# [Data lines]

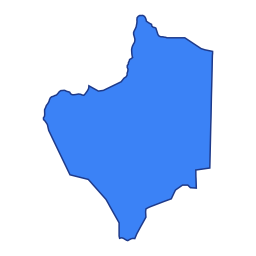 Ribeira do Pombal, Bahia, Brazil (Natural Earth projection)
{"feature_id": "56859067B15668826458342", "entity_name": "Ribeira do Pombal", "entity_type": "district", "adm_level": 2, "iso_a3": "BRA", "parent_name": "Brazil", "parent_adm1": "Bahia", "projection": "natural_earth1", "projection_center": [-38.58, -10.794], "detail": "fine", "context": "isolated", "style": "filled", "palette": "blue", "viewbox_px": 256, "rotation_deg": 0, "n_neighbors": 0, "source": "geoboundaries", "source_scale": "gbopen_adm2", "svg_char_len": 2070}
<svg xmlns="http://www.w3.org/2000/svg" viewBox="0 0 256 256"><path d="M60.8,90.6L59.2,91.8L57.9,93.5L56.5,95.0L54.9,95.5L53.3,96.3L51.6,96.8L50.4,97.8L49.5,99.6L49.1,101.2L48.4,102.6L47.4,104.2L46.4,105.4L45.7,107.3L44.6,109.7L44.6,111.6L44.7,114.2L44.5,116.3L43.4,117.9L43.6,119.7L44.7,120.6L46.0,122.4L47.4,124.6L48.0,127.3L48.7,130.4L52.8,139.0L70.0,174.8L79.5,177.2L88.3,179.4L106.0,199.4L108.0,202.9L110.1,206.8L112.4,210.9L119.1,222.8L119.1,234.1L119.1,236.0L119.6,238.3L121.2,237.8L122.5,238.0L123.7,238.5L124.8,239.2L126.5,240.2L127.8,240.6L129.3,239.7L131.1,238.8L132.9,238.4L134.8,238.6L136.8,233.8L141.0,226.0L141.7,224.8L145.9,217.2L145.7,213.6L145.6,211.8L145.9,209.0L147.5,208.0L149.6,207.0L151.1,206.4L157.4,204.0L163.9,201.5L171.3,198.8L174.2,192.6L175.5,190.0L182.5,185.1L187.8,185.1L190.4,187.7L196.3,188.1L196.0,178.3L195.9,176.9L195.8,170.0L200.8,169.3L209.8,168.0L210.6,133.0L210.8,124.4L211.0,117.9L211.4,97.1L211.5,93.0L211.7,86.1L212.1,69.1L212.3,58.5L212.4,55.2L212.6,53.4L212.6,51.4L204.9,49.8L201.1,48.6L184.8,37.8L182.4,37.8L180.6,37.8L167.1,37.8L165.6,37.3L164.1,37.1L162.8,36.8L161.4,36.8L160.2,36.6L158.8,35.8L157.9,34.5L157.3,32.6L156.4,29.9L155.9,28.2L154.7,27.5L153.4,27.4L151.9,26.2L151.5,24.3L149.9,23.5L148.1,22.4L146.4,21.2L146.0,19.3L145.4,17.8L144.5,16.4L142.8,15.4L141.4,15.5L139.7,15.5L138.4,16.2L137.1,17.7L136.9,19.9L137.0,21.5L136.8,23.5L136.5,24.9L136.2,26.7L135.6,28.1L135.0,29.4L134.2,30.9L133.6,32.4L133.6,34.3L134.3,36.8L134.9,39.1L134.8,40.9L134.5,42.3L133.5,44.0L132.6,45.8L132.0,47.5L131.6,49.6L131.7,51.7L131.9,54.3L132.2,56.1L132.6,57.5L131.2,58.6L129.6,59.5L129.2,61.1L128.4,62.6L128.3,64.3L127.3,65.4L127.2,67.3L128.0,69.2L127.8,71.2L127.1,73.2L127.1,75.1L126.1,76.8L124.0,78.2L122.4,80.2L121.1,81.8L103.4,90.4L101.9,90.6L98.4,91.1L88.9,85.8L88.8,87.5L88.4,89.0L87.2,91.1L86.1,92.6L85.0,94.1L83.8,95.3L82.2,95.0L80.7,94.3L78.5,94.0L77.0,94.3L75.2,94.6L73.0,94.8L71.6,94.5L70.5,93.6L69.7,92.2L68.5,91.8L66.6,91.3L65.3,90.6L64.2,90.3L62.4,90.5L60.8,90.6Z" fill="#3b82f6" stroke="#1e3a8a" stroke-width="1.5"/></svg>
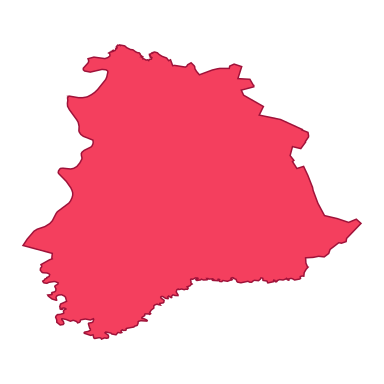 Liepas pag., Priekulu, Latvia (Robinson projection)
{"feature_id": "27541924B93252859491406", "entity_name": "Liepas pag.", "entity_type": "district", "adm_level": 2, "iso_a3": "LVA", "parent_name": "Latvia", "parent_adm1": "Priekulu", "projection": "robinson", "projection_center": [25.432, 57.391], "detail": "fine", "context": "isolated", "style": "filled", "palette": "rose", "viewbox_px": 384, "rotation_deg": 0, "n_neighbors": 0, "source": "geoboundaries", "source_scale": "gbopen_adm2", "svg_char_len": 5829}
<svg xmlns="http://www.w3.org/2000/svg" viewBox="0 0 384 384"><path d="M68.2,96.3L68.6,96.6L67.5,97.8L67.8,100.2L67.4,103.4L67.6,106.3L69.4,109.7L76.7,119.7L78.2,122.3L79.1,126.4L78.9,130.9L79.3,132.1L80.8,134.4L83.3,136.3L92.9,140.1L93.2,142.2L93.0,143.7L92.1,145.8L91.0,147.0L84.3,150.3L82.1,152.1L81.3,153.5L81.4,155.5L82.0,158.0L81.8,159.2L79.9,162.8L76.9,166.5L73.8,168.3L70.7,169.0L62.9,168.2L60.6,168.4L59.8,169.0L58.5,170.9L58.2,172.6L58.6,173.5L66.3,181.4L70.8,187.8L72.0,190.4L72.7,192.8L72.7,195.2L72.0,197.8L70.5,201.0L68.9,203.1L57.4,211.7L56.1,213.5L52.4,220.7L49.9,223.5L44.9,226.6L37.2,229.2L34.0,231.2L27.3,239.0L23.0,245.5L52.3,253.4L51.8,258.3L52.2,258.8L49.5,259.8L40.4,264.9L41.5,264.8L41.7,266.4L41.5,267.2L40.5,268.2L40.3,270.2L42.0,272.3L42.8,272.7L46.9,273.0L48.6,273.6L49.7,274.5L49.1,276.5L46.8,277.5L46.8,278.2L44.9,279.0L44.3,280.1L42.7,281.1L42.9,281.7L44.0,282.9L46.9,283.3L49.0,282.3L54.1,281.5L55.5,281.7L58.2,282.9L57.9,284.1L55.2,285.7L54.8,286.6L55.9,288.7L55.8,290.5L55.4,291.2L54.7,291.8L52.0,292.5L51.6,293.1L52.1,293.9L51.8,294.6L47.7,295.0L48.3,296.1L52.0,299.0L56.3,300.3L56.7,300.1L56.0,297.6L56.5,296.2L58.3,295.1L61.6,294.7L64.4,296.1L65.5,297.2L66.6,301.3L60.6,304.0L59.7,306.8L60.1,307.5L60.1,308.9L60.7,309.3L62.2,309.4L62.6,309.0L62.0,308.3L63.8,307.9L65.8,308.6L65.9,309.1L64.6,309.6L63.8,310.4L63.4,311.3L63.8,313.0L63.4,313.4L60.2,314.4L57.4,314.6L56.0,316.1L55.6,317.2L56.7,319.8L56.8,322.3L60.2,325.0L63.1,324.5L63.9,323.5L63.4,321.5L61.7,319.6L61.8,318.8L62.4,318.7L66.2,319.5L70.4,321.2L73.1,320.3L74.0,320.5L76.7,321.6L77.6,322.9L79.5,322.3L80.2,321.5L80.4,320.2L81.0,319.8L85.3,319.0L90.4,320.0L93.4,318.7L93.7,319.3L93.0,321.8L92.0,322.5L88.6,323.2L88.4,323.8L89.7,328.3L90.3,328.8L90.4,330.2L88.2,331.4L84.7,332.1L84.2,332.5L84.3,333.3L90.7,335.4L93.0,334.8L93.8,337.9L94.7,338.5L98.9,337.7L100.2,337.8L101.2,338.4L101.5,339.1L104.6,337.9L106.8,338.3L108.3,337.8L108.6,336.4L108.2,335.1L105.2,333.1L105.0,332.7L105.8,332.0L110.9,333.1L111.8,334.0L116.0,334.8L117.9,332.5L120.6,332.9L121.8,332.5L121.0,331.3L121.1,330.7L122.4,329.8L123.2,330.4L125.7,330.3L126.1,329.9L126.2,328.6L126.9,328.3L133.9,327.0L134.6,326.2L136.9,325.5L137.3,325.2L138.1,323.2L138.1,321.8L138.6,321.3L140.8,320.7L146.9,321.1L147.2,320.4L146.2,319.7L143.9,318.7L142.0,318.5L141.9,317.4L144.7,315.6L144.7,314.3L145.3,313.9L148.8,313.9L149.4,314.4L150.5,313.9L150.7,313.6L149.7,312.5L151.2,310.1L153.8,308.1L153.8,305.8L154.9,304.9L157.1,304.1L158.1,304.6L160.3,305.0L159.6,304.0L159.7,303.4L163.1,302.9L163.8,302.3L164.1,300.3L161.1,298.1L160.7,297.5L160.7,297.0L161.4,296.5L162.8,296.5L165.5,298.3L168.0,298.7L168.3,298.1L167.6,297.0L168.6,296.0L171.2,297.7L171.7,297.5L171.4,296.4L173.0,294.8L175.0,295.5L178.0,295.6L178.1,295.0L176.2,291.9L176.9,289.7L178.2,289.0L178.8,289.6L181.7,289.0L184.2,289.7L185.6,289.2L187.5,289.3L188.2,288.1L187.1,286.8L190.0,285.8L190.8,284.8L192.1,284.0L190.8,282.7L191.0,281.7L190.6,279.7L191.1,279.0L192.6,279.3L195.5,277.9L197.5,278.0L198.0,278.3L197.7,278.9L196.4,279.1L195.8,279.7L196.9,280.5L200.6,279.9L201.3,279.2L203.5,280.0L207.1,279.8L207.5,279.5L206.8,278.5L208.0,278.5L209.3,279.1L212.7,278.8L213.6,279.5L212.4,280.1L212.7,280.4L217.8,280.7L218.0,279.3L218.6,279.2L219.5,279.5L218.9,280.6L219.9,281.5L221.8,281.6L222.9,280.5L227.5,281.3L230.2,280.2L231.8,280.0L232.2,279.4L231.0,278.8L230.9,278.3L232.2,277.6L233.6,277.9L233.6,278.4L236.1,279.4L236.7,281.1L237.5,282.1L240.9,282.8L247.9,281.3L249.8,282.2L251.7,282.2L253.3,280.8L254.4,280.3L258.5,280.7L260.4,279.1L260.8,278.0L261.5,277.9L262.8,278.3L263.0,280.4L266.6,281.0L267.2,281.3L267.6,282.8L268.0,282.9L273.5,281.7L273.9,281.2L273.5,280.6L273.7,280.1L274.9,280.4L275.4,281.8L276.4,281.8L277.0,281.4L277.0,280.7L279.5,279.6L283.1,280.0L285.8,279.0L286.4,278.3L287.2,278.8L287.1,279.5L288.3,280.2L289.0,280.0L288.8,278.9L290.9,278.4L292.4,278.7L294.6,280.0L299.8,279.0L300.6,278.2L300.1,277.0L300.4,276.5L302.1,276.0L303.8,276.2L304.2,272.6L306.2,269.2L308.1,267.1L307.5,266.8L305.9,263.1L305.6,257.8L313.1,257.4L318.6,256.3L324.2,256.9L328.7,253.5L330.1,249.4L338.8,242.7L341.5,243.2L346.1,241.6L346.6,238.4L361.0,223.4L356.3,219.2L348.6,222.4L337.3,218.6L324.5,215.6L317.9,203.3L313.1,190.4L312.5,187.2L311.8,185.5L307.8,175.3L303.6,166.4L296.9,168.5L292.5,161.6L293.9,160.4L290.1,155.6L292.5,146.6L300.8,148.6L305.6,142.1L305.4,141.5L308.5,137.0L308.6,135.8L308.0,132.4L302.0,130.0L302.3,129.5L280.5,119.5L259.2,115.1L263.4,106.5L243.6,95.2L241.3,90.1L253.8,86.8L253.8,85.4L253.3,85.2L249.9,79.3L237.9,78.6L241.7,66.6L234.1,64.1L229.7,66.1L229.3,68.4L219.9,68.4L217.4,68.8L212.3,70.0L199.4,74.8L196.5,71.4L194.9,68.7L194.7,66.7L194.0,65.6L191.1,62.8L187.7,64.7L186.7,66.3L185.4,67.1L174.5,65.4L172.7,65.7L170.5,59.8L168.7,60.7L166.6,58.0L162.0,56.3L159.0,54.4L157.4,52.8L154.6,52.0L153.1,52.4L152.7,53.2L152.0,52.8L150.7,53.9L149.4,54.3L149.6,55.5L150.2,55.5L150.4,56.1L150.3,56.5L149.5,56.7L150.7,56.9L150.5,57.3L151.1,57.7L151.8,57.7L151.4,59.1L149.3,59.4L148.7,60.6L147.5,59.8L146.1,60.1L143.5,58.6L143.0,58.9L142.8,57.9L142.2,57.6L142.5,57.1L141.9,57.2L141.8,56.6L141.4,56.6L141.9,56.2L140.1,54.6L140.2,54.0L139.3,52.9L137.3,52.6L135.5,51.7L132.9,49.8L130.4,49.5L126.4,47.5L125.6,46.5L124.4,45.8L120.6,45.1L120.4,45.5L119.5,44.9L118.0,45.5L117.6,45.2L116.4,46.7L117.0,47.4L116.6,47.9L116.7,48.4L115.8,48.4L116.0,48.9L115.1,50.5L113.6,50.9L113.4,50.3L112.7,50.5L112.7,51.0L112.0,51.2L112.5,51.5L109.6,52.4L108.7,53.0L109.6,53.5L110.0,55.1L109.7,56.2L107.8,57.6L104.9,58.6L93.9,57.1L88.0,58.7L88.6,60.5L88.6,61.7L88.0,63.0L83.3,68.2L83.3,69.8L84.6,71.0L90.3,72.1L102.0,69.4L106.0,69.8L107.5,70.8L107.9,71.9L107.7,72.8L106.8,76.9L105.7,79.5L97.6,89.6L94.7,92.4L91.4,94.7L87.6,96.7L86.2,97.1L82.5,97.7L78.6,97.7L69.3,96.1L68.2,96.3Z" fill="#f43f5e" stroke="#9f1239" stroke-width="1.5"/></svg>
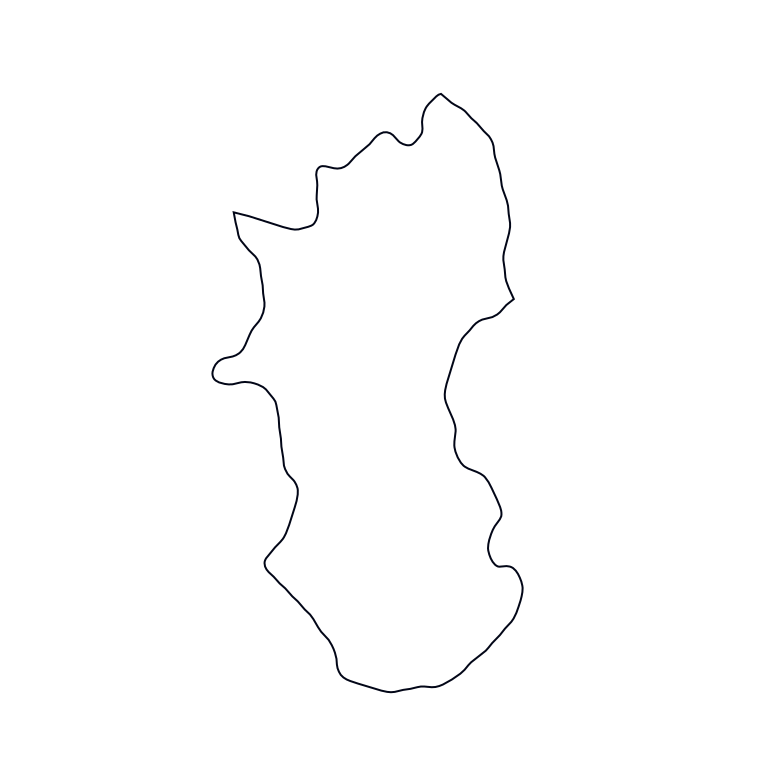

# [Description of the task]
Return every line of the records that contains the word "district", copying each such line in full.

# [Expected output]
{"feature_id": "56859067B15668826458342", "entity_name": "Ribeira do Pombal", "entity_type": "district", "adm_level": 2, "iso_a3": "BRA", "parent_name": "Brazil", "parent_adm1": "Bahia", "projection": "natural_earth1", "projection_center": [-38.58, -10.794], "detail": "fine", "context": "isolated", "style": "filled", "palette": "blue", "viewbox_px": 256, "rotation_deg": 0, "n_neighbors": 0, "source": "geoboundaries", "source_scale": "gbopen_adm2", "svg_char_len": 2070}
{"feature_id": "27541924B93252859491406", "entity_name": "Liepas pag.", "entity_type": "district", "adm_level": 2, "iso_a3": "LVA", "parent_name": "Latvia", "parent_adm1": "Priekulu", "projection": "robinson", "projection_center": [25.432, 57.391], "detail": "fine", "context": "isolated", "style": "filled", "palette": "rose", "viewbox_px": 384, "rotation_deg": 0, "n_neighbors": 0, "source": "geoboundaries", "source_scale": "gbopen_adm2", "svg_char_len": 5829}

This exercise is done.